Enter J [names will be shortened to first letters in the interest of privacy, blah blah blah, etc.]:

Surprisingly enough, J was more than open to the idea, so The Beast and I are now residing happily in her backyard while I customize/restore her and continue to purge belongings.

It’s a pretty cushy setup if I do say myself. I’ve got a full backyard to myself along with a nice covered porch to utilize as storage/sorting space for my remaining belongings as I purge. While I live here I’ll have access to laundry facilities and a bathroom so I don’t have to go full-time roughing-it quite yet. Regardless, I can’t help but look forward to the day that I do get to start living on the road.

overcoming social stigmas.

My inaugural drive home in The Beast won me more than a few strange looks and second glances from passing drivers on the interstate. I do realize that it’s not every day you see a young single gal driving around in a monstrous camper van straight out of the seventies, but the negative reaction I’ve gotten from the neighbors has been unexpected and a bit on the unsettling side.

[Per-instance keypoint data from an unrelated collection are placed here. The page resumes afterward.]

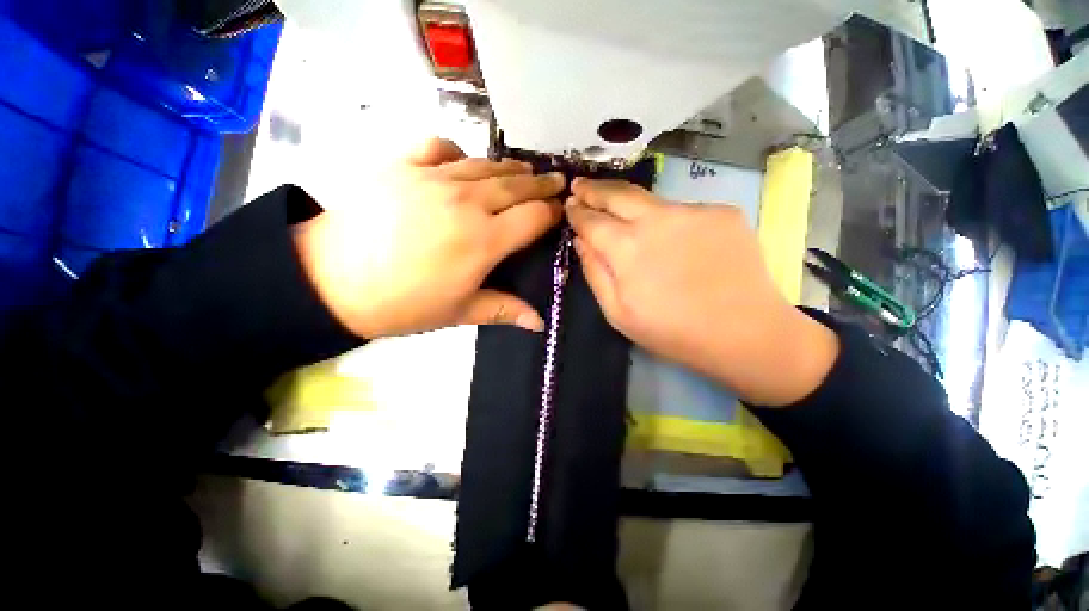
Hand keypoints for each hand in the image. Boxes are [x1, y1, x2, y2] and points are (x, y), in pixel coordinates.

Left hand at [293, 138, 565, 338]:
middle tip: (556, 181)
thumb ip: (505, 310)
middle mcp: (466, 202)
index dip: (552, 213)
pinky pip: (439, 147)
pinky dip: (457, 152)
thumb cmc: (403, 304)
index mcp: (484, 240)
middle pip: (516, 186)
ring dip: (510, 168)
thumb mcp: (460, 313)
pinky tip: (463, 161)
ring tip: (525, 171)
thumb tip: (540, 324)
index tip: (561, 212)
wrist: (330, 281)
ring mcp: (433, 178)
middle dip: (541, 185)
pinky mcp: (402, 165)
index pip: (533, 217)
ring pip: (485, 165)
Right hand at [565, 178, 837, 405]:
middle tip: (581, 185)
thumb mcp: (618, 313)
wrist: (745, 333)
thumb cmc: (672, 331)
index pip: (592, 220)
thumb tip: (581, 241)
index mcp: (627, 248)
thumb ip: (594, 273)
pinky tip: (673, 240)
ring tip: (620, 211)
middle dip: (594, 189)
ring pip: (651, 200)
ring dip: (630, 205)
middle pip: (618, 194)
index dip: (578, 212)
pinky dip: (669, 221)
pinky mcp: (721, 212)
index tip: (569, 205)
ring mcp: (693, 211)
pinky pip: (682, 212)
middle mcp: (657, 219)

Since I picked up The Beast on July 2nd, she’s been parked in front of my current residence approximately twelve days out of the almost month I’ve had her. A short two days in, one of the neighbors that had formerly waved hello and called me by name on a regular basis merely glared angrily at me as I stood next to the van with her hood popped open, waiting for a friend to come help me jump-start the battery to get her to the garage for her first of many tune-ups. I wasn’t too shocked, but definitely disappointed.

I know that with this particular lifestyle choice comes a lot of negative social stigmas. While living in a van is seen as homeless (or at least dangerously close to it), living in a big swanky RV or motor-home is seen as adventurous and is often a lifestyle openly coveted by others.

So here my van sits, taking up no more room than some of the neighbors’ large trucks on the street, and I’ve instantaneously been shunned from the community. It makes me wonder how different their attitudes towards me would be if it were a shiny new motor-home instead of a 1979 conversion van.

Luckily, the majority of my friends are in great support of this new step in my life…even the ones that call me crazy on a regular basis. As for the neighbors who narrow their eyes at me and talk in hushed voices whenever I walk past, I’ve learned to ignore them. I proudly hold my head high as I make my trips back and forth carrying armloads of my belongings to load into The Beast knowing they’ll all be relieved to see me go for good this weekend.